Ia baru selesai melaksanakan kegiatan Praktik Kuliah Mengajar (PKM) di SMP Negeri 216 Jakarta selama tiga bulan. Menurut dia, waktu yang ideal untuk melakukan PKM adalah 3-6 bulan sehingga tidak membuat jenuh. Jika diterapkan selama 1,5 tahun, menurut dia, hal tersebut terlalu lama.
”Beberapa teman saya ada yang secara khusus diminta (PKM) selama enam bulan oleh pihak sekolah. Mereka mendapat uang saku,” ucapnya.
Kurangi mata kuliah jurusan
Diskursus mengenai kebebasan mahasiswa untuk mengembangkan diri selama tiga semester juga mengemuka di kalangan mahasiswa sastra. Mahasiswa Sastra Arab UI, Dewanti (19), berpandangan, kebijakan itu positif lantaran membuka ruang bagi mahasiswa untuk mengetahui bidang ilmu lain.
Akan tetapi, menurut dosennya, kebijakan itu kemungkinan berakibat pada pengurangan mata kuliah jurusan. Oleh sebab itu, ia khawatir tak fokus pada studinya. Padahal, ia sejak awal memang meminati Sastra Arab.
”Kan, tidak semua mahasiswa itu memilih jurusan karena kecemplung atau tak ada pilihan lain. Aku dulu sekolah di Pesantren Gontor (Jawa Timur) dan memang memilih untuk mendalami Sastra Arab,” ujar mahasiswi semester empat ini. Jika pun diberi kesempatan untuk mengembangkan diri, ia akan magang di tempat-tempat yang masih berkaitan dengan bidangnya.
Mahasiswi semester lima Jurusan Manajemen Ekonomi Fakultas Ekonomi dan Bisnis Universitas Unika Atma Jaya, Ika Apriyani, menilai, waktu magang selama tiga semester dapat memberatkan mahasiswa, terutama mereka yang memiliki nilai indeks prestasi akademik (IPK) pas-pasan.

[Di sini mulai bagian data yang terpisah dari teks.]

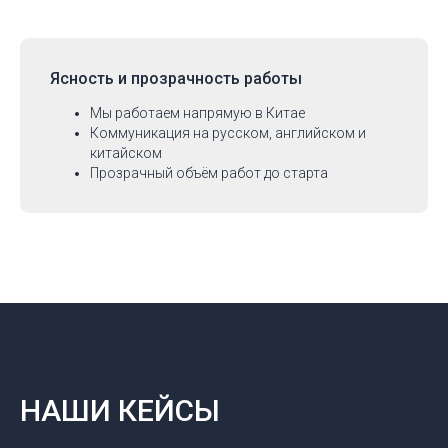
Ясность и прозрачность работы
Мы работаем напрямую в Китае
Коммуникация на русском, английском и
китайском
Прозрачный объём работ до старта
НАШИ КЕЙСЫ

”Selama ini, enam bulan saja sudah memberatkan. Belum lagi kalau tuntutan dari perusahaan tinggi,” katanya.
Menurut Apri, mahasiswa yang memiliki IPK tinggi akan cenderung mudah diterima magang di perusahaan-perusahaan besar. Sementara mahasiswa dengan IPK pas-pasan harus mati-matian mencari perusahaan yang mau menerimanya.
Selain itu, berdasarkan pengalaman kakak tingkatnya, selama ini proses magang tersebut tidak dijadikan pertimbangan saat melamar pekerjaan. Perusahaan cenderung menganggap magang hanya bagian dari pelatihan dalam proses akademik.
Dengan adanya Kampus Merdeka, Apri berharap pandangan tersebut bisa berubah. Jika proses magang di perusahaan benar-benar bisa dilakukan dalam jangka waktu yang lebih lama, perusahaan harus mau mempertimbangkan pengalaman tersebut saat mahasiswa melamar kerja.
”Daripada magang, barangkali mahasiswa lebih tertarik untuk kerja sampingan karena dari situ mereka mendapatkan uang. Magang juga kadang tidak diakui pengalamannya,” ungkapnya.